## TASK TO COMPLETE
Reproduce every line of the items below character for character, keeping the same line breaks, spelling and punctuation.

INFORMATION SUPPLIED below:

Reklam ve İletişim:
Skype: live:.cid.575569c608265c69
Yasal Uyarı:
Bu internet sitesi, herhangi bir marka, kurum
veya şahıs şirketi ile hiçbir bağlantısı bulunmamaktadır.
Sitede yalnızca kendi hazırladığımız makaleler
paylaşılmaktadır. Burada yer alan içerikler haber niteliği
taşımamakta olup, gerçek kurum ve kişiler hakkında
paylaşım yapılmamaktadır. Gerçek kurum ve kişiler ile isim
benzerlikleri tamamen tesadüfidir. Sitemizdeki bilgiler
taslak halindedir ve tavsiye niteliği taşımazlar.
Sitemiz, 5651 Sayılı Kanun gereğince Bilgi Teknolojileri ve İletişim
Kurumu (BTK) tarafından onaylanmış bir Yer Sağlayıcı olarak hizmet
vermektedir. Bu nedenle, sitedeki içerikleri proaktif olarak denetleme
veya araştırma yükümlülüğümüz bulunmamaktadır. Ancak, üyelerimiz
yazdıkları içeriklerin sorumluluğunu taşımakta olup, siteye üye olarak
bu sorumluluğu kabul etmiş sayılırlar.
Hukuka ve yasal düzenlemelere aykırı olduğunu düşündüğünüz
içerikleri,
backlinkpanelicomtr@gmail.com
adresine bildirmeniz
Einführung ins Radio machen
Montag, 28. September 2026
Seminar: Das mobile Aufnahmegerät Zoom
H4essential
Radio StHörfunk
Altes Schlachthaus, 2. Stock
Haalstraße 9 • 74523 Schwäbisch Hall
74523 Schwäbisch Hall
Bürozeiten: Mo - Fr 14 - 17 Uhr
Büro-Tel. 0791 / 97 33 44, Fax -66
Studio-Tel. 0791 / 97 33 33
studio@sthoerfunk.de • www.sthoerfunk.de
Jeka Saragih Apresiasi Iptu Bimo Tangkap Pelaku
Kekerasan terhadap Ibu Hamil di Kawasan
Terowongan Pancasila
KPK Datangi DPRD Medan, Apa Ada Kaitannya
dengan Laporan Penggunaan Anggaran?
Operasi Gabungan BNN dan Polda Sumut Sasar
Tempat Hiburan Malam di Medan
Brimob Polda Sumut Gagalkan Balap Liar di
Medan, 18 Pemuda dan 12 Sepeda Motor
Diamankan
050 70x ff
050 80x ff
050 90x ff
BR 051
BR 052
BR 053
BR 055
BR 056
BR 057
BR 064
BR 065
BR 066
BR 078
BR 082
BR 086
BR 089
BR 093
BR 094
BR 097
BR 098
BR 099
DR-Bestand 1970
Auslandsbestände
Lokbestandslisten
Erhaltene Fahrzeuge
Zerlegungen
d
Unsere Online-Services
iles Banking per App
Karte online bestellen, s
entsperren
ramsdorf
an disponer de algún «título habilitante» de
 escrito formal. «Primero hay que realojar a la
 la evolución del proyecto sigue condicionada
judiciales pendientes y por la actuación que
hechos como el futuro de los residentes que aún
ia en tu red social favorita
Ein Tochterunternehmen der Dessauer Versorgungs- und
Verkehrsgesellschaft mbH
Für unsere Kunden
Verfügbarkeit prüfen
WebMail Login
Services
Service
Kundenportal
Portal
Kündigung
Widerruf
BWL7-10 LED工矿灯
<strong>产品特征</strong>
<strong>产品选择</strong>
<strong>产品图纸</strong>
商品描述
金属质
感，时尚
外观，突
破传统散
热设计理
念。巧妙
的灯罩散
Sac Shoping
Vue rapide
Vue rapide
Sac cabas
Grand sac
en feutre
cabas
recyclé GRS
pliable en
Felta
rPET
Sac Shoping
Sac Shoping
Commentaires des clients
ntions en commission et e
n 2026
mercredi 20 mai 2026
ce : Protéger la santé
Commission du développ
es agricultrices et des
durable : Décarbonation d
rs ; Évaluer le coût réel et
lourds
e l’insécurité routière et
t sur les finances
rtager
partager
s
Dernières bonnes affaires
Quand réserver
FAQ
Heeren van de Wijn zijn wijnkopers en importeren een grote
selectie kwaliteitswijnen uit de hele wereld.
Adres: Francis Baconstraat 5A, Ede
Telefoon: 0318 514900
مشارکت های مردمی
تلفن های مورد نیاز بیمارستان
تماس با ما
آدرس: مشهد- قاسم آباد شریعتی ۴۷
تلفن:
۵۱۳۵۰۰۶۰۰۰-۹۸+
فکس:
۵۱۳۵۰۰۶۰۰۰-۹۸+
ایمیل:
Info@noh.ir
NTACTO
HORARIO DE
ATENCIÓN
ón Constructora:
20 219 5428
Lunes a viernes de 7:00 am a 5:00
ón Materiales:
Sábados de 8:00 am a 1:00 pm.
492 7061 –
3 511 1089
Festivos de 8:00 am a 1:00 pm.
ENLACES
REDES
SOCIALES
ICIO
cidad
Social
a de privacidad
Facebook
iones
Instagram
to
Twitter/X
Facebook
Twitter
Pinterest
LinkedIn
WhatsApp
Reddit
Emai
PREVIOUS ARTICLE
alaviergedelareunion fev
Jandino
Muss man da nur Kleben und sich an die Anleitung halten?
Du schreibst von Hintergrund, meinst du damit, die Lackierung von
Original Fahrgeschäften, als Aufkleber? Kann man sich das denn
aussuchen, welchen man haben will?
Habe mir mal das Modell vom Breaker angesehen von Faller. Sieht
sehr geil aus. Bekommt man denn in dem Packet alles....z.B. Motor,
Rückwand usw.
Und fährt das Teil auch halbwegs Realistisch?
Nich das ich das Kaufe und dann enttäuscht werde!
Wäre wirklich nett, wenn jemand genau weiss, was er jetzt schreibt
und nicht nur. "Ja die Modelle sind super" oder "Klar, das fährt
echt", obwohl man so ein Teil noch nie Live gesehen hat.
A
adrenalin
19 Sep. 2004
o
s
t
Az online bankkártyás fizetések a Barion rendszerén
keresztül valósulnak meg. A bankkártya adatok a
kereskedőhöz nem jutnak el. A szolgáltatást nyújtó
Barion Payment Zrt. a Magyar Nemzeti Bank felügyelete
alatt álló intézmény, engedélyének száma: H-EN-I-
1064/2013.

End of INFORMATION SUPPLIED.

## ANSWER BELOW
Reklam ve İletişim:
Skype: live:.cid.575569c608265c69
Yasal Uyarı:
Bu internet sitesi, herhangi bir marka, kurum
veya şahıs şirketi ile hiçbir bağlantısı bulunmamaktadır.
Sitede yalnızca kendi hazırladığımız makaleler
paylaşılmaktadır. Burada yer alan içerikler haber niteliği
taşımamakta olup, gerçek kurum ve kişiler hakkında
paylaşım yapılmamaktadır. Gerçek kurum ve kişiler ile isim
benzerlikleri tamamen tesadüfidir. Sitemizdeki bilgiler
taslak halindedir ve tavsiye niteliği taşımazlar.
Sitemiz, 5651 Sayılı Kanun gereğince Bilgi Teknolojileri ve İletişim
Kurumu (BTK) tarafından onaylanmış bir Yer Sağlayıcı olarak hizmet
vermektedir. Bu nedenle, sitedeki içerikleri proaktif olarak denetleme
veya araştırma yükümlülüğümüz bulunmamaktadır. Ancak, üyelerimiz
yazdıkları içeriklerin sorumluluğunu taşımakta olup, siteye üye olarak
bu sorumluluğu kabul etmiş sayılırlar.
Hukuka ve yasal düzenlemelere aykırı olduğunu düşündüğünüz
içerikleri,
backlinkpanelicomtr@gmail.com
adresine bildirmeniz
Einführung ins Radio machen
Montag, 28. September 2026
Seminar: Das mobile Aufnahmegerät Zoom
H4essential
Radio StHörfunk
Altes Schlachthaus, 2. Stock
Haalstraße 9 • 74523 Schwäbisch Hall
74523 Schwäbisch Hall
Bürozeiten: Mo - Fr 14 - 17 Uhr
Büro-Tel. 0791 / 97 33 44, Fax -66
Studio-Tel. 0791 / 97 33 33
studio@sthoerfunk.de • www.sthoerfunk.de
Jeka Saragih Apresiasi Iptu Bimo Tangkap Pelaku
Kekerasan terhadap Ibu Hamil di Kawasan
Terowongan Pancasila
KPK Datangi DPRD Medan, Apa Ada Kaitannya
dengan Laporan Penggunaan Anggaran?
Operasi Gabungan BNN dan Polda Sumut Sasar
Tempat Hiburan Malam di Medan
Brimob Polda Sumut Gagalkan Balap Liar di
Medan, 18 Pemuda dan 12 Sepeda Motor
Diamankan
050 70x ff
050 80x ff
050 90x ff
BR 051
BR 052
BR 053
BR 055
BR 056
BR 057
BR 064
BR 065
BR 066
BR 078
BR 082
BR 086
BR 089
BR 093
BR 094
BR 097
BR 098
BR 099
DR-Bestand 1970
Auslandsbestände
Lokbestandslisten
Erhaltene Fahrzeuge
Zerlegungen
d
Unsere Online-Services
iles Banking per App
Karte online bestellen, s
entsperren
ramsdorf
an disponer de algún «título habilitante» de
 escrito formal. «Primero hay que realojar a la
 la evolución del proyecto sigue condicionada
judiciales pendientes y por la actuación que
hechos como el futuro de los residentes que aún
ia en tu red social favorita
Ein Tochterunternehmen der Dessauer Versorgungs- und
Verkehrsgesellschaft mbH
Für unsere Kunden
Verfügbarkeit prüfen
WebMail Login
Services
Service
Kundenportal
Portal
Kündigung
Widerruf
BWL7-10 LED工矿灯
<strong>产品特征</strong>
<strong>产品选择</strong>
<strong>产品图纸</strong>
商品描述
金属质
感，时尚
外观，突
破传统散
热设计理
念。巧妙
的灯罩散
Sac Shoping
Vue rapide
Vue rapide
Sac cabas
Grand sac
en feutre
cabas
recyclé GRS
pliable en
Felta
rPET
Sac Shoping
Sac Shoping
Commentaires des clients
ntions en commission et e
n 2026
mercredi 20 mai 2026
ce : Protéger la santé
Commission du développ
es agricultrices et des
durable : Décarbonation d
rs ; Évaluer le coût réel et
lourds
e l’insécurité routière et
t sur les finances
rtager
partager
s
Dernières bonnes affaires
Quand réserver
FAQ
Heeren van de Wijn zijn wijnkopers en importeren een grote
selectie kwaliteitswijnen uit de hele wereld.
Adres: Francis Baconstraat 5A, Ede
Telefoon: 0318 514900
مشارکت های مردمی
تلفن های مورد نیاز بیمارستان
تماس با ما
آدرس: مشهد- قاسم آباد شریعتی ۴۷
تلفن:
۵۱۳۵۰۰۶۰۰۰-۹۸+
فکس:
۵۱۳۵۰۰۶۰۰۰-۹۸+
ایمیل:
Info@noh.ir
NTACTO
HORARIO DE
ATENCIÓN
ón Constructora:
20 219 5428
Lunes a viernes de 7:00 am a 5:00
ón Materiales:
Sábados de 8:00 am a 1:00 pm.
492 7061 –
3 511 1089
Festivos de 8:00 am a 1:00 pm.
ENLACES
REDES
SOCIALES
ICIO
cidad
Social
a de privacidad
Facebook
iones
Instagram
to
Twitter/X
Facebook
Twitter
Pinterest
LinkedIn
WhatsApp
Reddit
Emai
PREVIOUS ARTICLE
alaviergedelareunion fev
Jandino
Muss man da nur Kleben und sich an die Anleitung halten?
Du schreibst von Hintergrund, meinst du damit, die Lackierung von
Original Fahrgeschäften, als Aufkleber? Kann man sich das denn
aussuchen, welchen man haben will?
Habe mir mal das Modell vom Breaker angesehen von Faller. Sieht
sehr geil aus. Bekommt man denn in dem Packet alles....z.B. Motor,
Rückwand usw.
Und fährt das Teil auch halbwegs Realistisch?
Nich das ich das Kaufe und dann enttäuscht werde!
Wäre wirklich nett, wenn jemand genau weiss, was er jetzt schreibt
und nicht nur. "Ja die Modelle sind super" oder "Klar, das fährt
echt", obwohl man so ein Teil noch nie Live gesehen hat.
A
adrenalin
19 Sep. 2004
o
s
t
Az online bankkártyás fizetések a Barion rendszerén
keresztül valósulnak meg. A bankkártya adatok a
kereskedőhöz nem jutnak el. A szolgáltatást nyújtó
Barion Payment Zrt. a Magyar Nemzeti Bank felügyelete
alatt álló intézmény, engedélyének száma: H-EN-I-
1064/2013.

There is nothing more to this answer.